Means of the sums of all regions were evaluated. The mean amount of Lactobacillus at T3 (14.49 cfu/mL) was higher than at T0, T1, and T2, and the difference between T0 and T3 was statistically significant ( P <0.05) ( Table I ). The mean amount of S mutans at T1 (43.72 cfu/mL) was higher than at T0, T2, and T3, and the differences between T0 and T1, and T1 and T2 were statistically significant ( P <0.05) ( Table I ).
S mutans and Lactobacillus counts in the saliva showed no significant differences among T0, T1, T2, and T3 ( Table II ).

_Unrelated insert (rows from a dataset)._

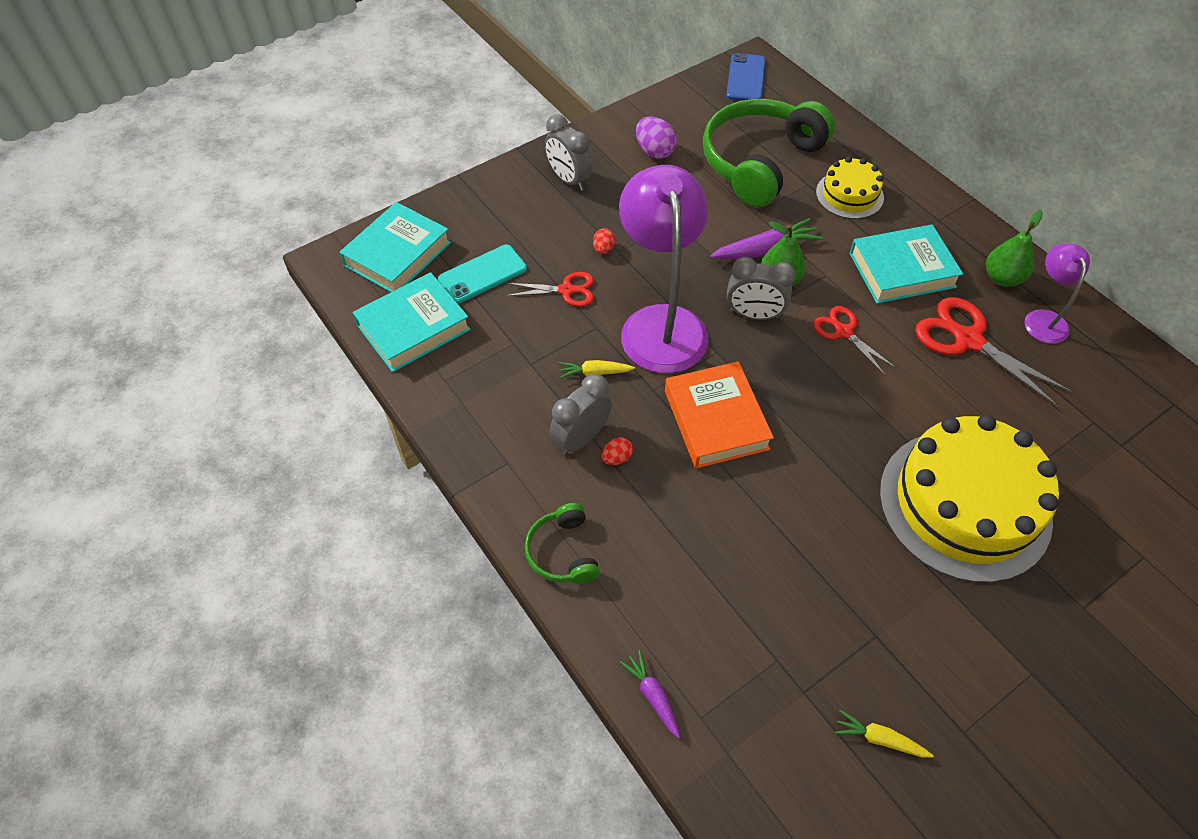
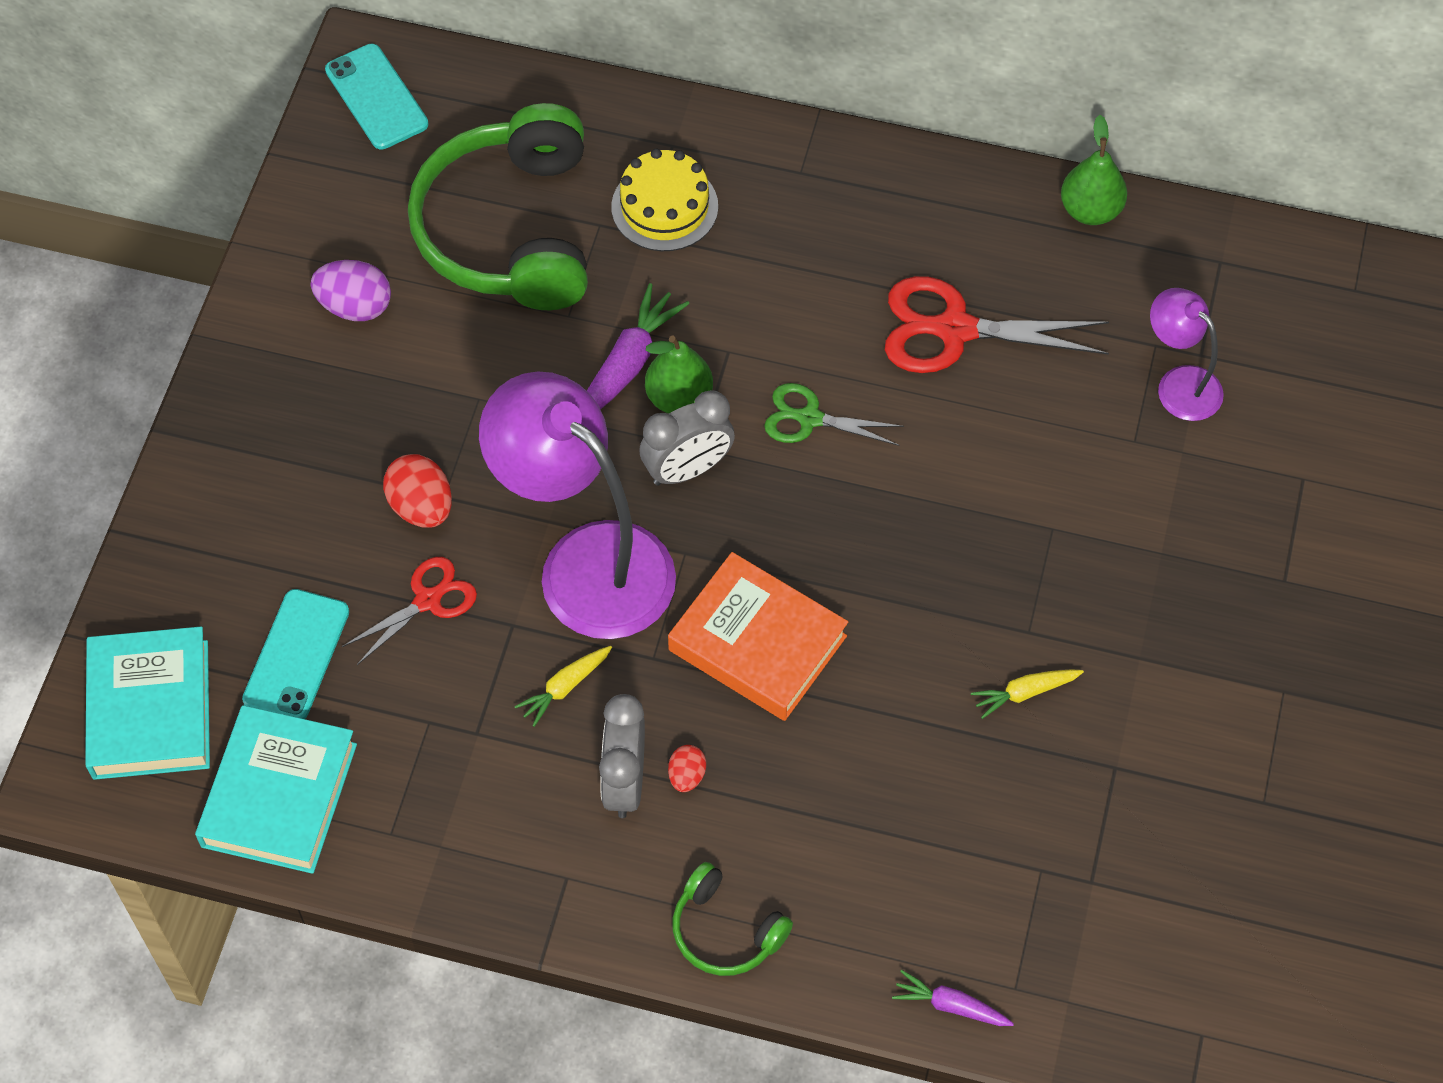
camera: 40 degrees left, 5 degrees up
(569, 179) = (278, 432): grey clock -> none
(603, 249) = (421, 507): red egg -> red egg, size x1.76
(746, 78) = (376, 97): blue phone -> turquoise phone
(844, 332) = (809, 418): red scissors -> green scissors
(879, 739) = (1194, 872): yellow carrot -> yellow carrot (1025, 693)
(902, 270) = (811, 280): turquoise book -> none
(964, 504) = (1095, 548): yellow cake -> none
(1002, 278) = (932, 212): green pear -> green pear (1090, 210)
(1043, 319) = (1015, 240): purple lamp -> purple lamp (1179, 384)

Overall, the mean amount of Lactobacillus in the mandibular right vestibular region was the highest at all times, whereas it was the lowest in the maxillary anterior region and the mandibular anterior region ( Table III ). On the other hand, the highest mean amount of S mutans was found in the maxillary left and mandibular palatal-lingual regions, but it was the lowest at the maxillary anterior labial region and the mandibular anterior region at all times ( Table IV ). Nevertheless, the differences in the numbers of both microbial agents were not statistically different among the regions where the samples were taken at T0, T1, T2, and T3 ( P >0.05) ( Tables III and IV ).